Abschließend stellt sich die Frage: „Was tun?“, oder vielleicht auch: „Kann ich diesen Weihnachtsbraten noch essen?“. Die Antwort ist vielleicht gar nicht so schwierig und hilft – wenn auch in geringem Ausmaße – sogar der heimischen Bergvogelwelt. Immerhin wird ein Großteil der Gänse nicht in Österreich gezüchtet, sondern unter höchst widrigen Umständen im Ausland regelrecht „produziert“ und importiert. Man sollte sich also die Frage stellen, ob sich Massentierhaltung und großdimensionierter Fleischtransport durch einen jahrhundertealten Brauch rechtfertigen lässt. Kann man diese Frage mit nein beantworten, so hat dieser Verzicht schon einen gewissen Beitrag gegen die globale Erwärmung geleistet.

Was Freizeitgestaltung und Tourismus betrifft, kann man der heimischen Vogelwelt ebenso unter die Flügel greifen. Ein Schutz vor Störungen, wie z. B. beruhigte Zonen, und das Mitdenken bei touristischen Konzepten wird notwendig sein, um manche Arten als Brutvogel weiterhin halten zu können. Auch Lenkungskonzepte für Mountainbike- und Ski-/Snowboardtouren stellen wichtige Werkzeuge dar. Um der Veränderung der Lebensräume Einhalt zu gebieten, eignen sich Auflichtungen durch Holzschläge, Pflege von Almflächen und weitere Managementmaßnahmen. Ob als Sportler*in, Förster*in, Touristiker*in, Landwirt*in: Wir bestimmen, wie diese Geschichte weitergeht.  

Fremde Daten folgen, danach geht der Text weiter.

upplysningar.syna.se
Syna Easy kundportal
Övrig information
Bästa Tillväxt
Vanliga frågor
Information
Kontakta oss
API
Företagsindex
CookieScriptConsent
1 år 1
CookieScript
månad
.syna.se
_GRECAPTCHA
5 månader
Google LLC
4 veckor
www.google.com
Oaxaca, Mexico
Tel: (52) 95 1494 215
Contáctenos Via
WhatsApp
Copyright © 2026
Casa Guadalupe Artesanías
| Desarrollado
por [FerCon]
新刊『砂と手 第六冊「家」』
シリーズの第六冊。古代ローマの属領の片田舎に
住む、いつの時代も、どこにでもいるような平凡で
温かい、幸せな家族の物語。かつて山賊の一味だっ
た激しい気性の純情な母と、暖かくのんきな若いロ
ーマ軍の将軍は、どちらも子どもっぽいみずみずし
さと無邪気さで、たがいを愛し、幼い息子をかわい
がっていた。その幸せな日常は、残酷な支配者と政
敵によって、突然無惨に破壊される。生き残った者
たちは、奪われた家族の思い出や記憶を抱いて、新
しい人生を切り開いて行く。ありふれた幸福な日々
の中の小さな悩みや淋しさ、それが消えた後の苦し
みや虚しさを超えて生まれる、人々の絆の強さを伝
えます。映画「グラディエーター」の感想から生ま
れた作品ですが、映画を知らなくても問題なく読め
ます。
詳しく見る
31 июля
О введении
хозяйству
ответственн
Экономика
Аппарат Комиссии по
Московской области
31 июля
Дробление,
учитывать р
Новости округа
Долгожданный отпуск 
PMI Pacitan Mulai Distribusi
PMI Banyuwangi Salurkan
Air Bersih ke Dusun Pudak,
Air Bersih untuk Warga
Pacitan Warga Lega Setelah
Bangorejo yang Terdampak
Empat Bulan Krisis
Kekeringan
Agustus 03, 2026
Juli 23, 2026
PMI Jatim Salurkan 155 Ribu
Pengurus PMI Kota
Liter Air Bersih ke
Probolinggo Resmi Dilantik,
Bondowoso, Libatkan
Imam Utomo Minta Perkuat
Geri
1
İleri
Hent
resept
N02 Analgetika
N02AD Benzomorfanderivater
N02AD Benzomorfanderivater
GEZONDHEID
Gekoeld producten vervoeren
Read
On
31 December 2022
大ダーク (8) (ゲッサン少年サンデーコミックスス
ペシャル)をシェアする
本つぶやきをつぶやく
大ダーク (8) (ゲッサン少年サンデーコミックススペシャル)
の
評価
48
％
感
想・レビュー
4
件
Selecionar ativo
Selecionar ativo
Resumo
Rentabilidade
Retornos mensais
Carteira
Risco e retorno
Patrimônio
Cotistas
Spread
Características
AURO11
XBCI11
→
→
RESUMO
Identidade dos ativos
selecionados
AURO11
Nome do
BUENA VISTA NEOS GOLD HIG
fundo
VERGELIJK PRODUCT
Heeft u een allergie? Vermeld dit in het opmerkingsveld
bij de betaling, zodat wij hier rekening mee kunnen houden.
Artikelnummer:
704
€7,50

Birkhühner verbringen den Tag entweder nicht sichtbar in einer Schneehöhle oder verstecken sich im Krummholz.

Foto: F. Lassacher

Florian Lehne studierte Biologie und Zoologie an der Universität Innsbruck, wo er sich v. a. mit der Vogelfauna Tirols und anderen Teilen der Welt beschäftigte. Seine Abschlussarbeit widmete er den Raufußhühnern der Tiroler Alpen. Er arbeitet seit 2021 als Sachverständiger für Naturkunde beim Amt der Tiroler Landesregierung, Abt. Umweltschutz, und ist vogelkundlicher Experte beim alpenvereinseigenen Biodiversitätsmonitoring „Vielfalt bewegt! Alpenverein von Jung bis Alt“.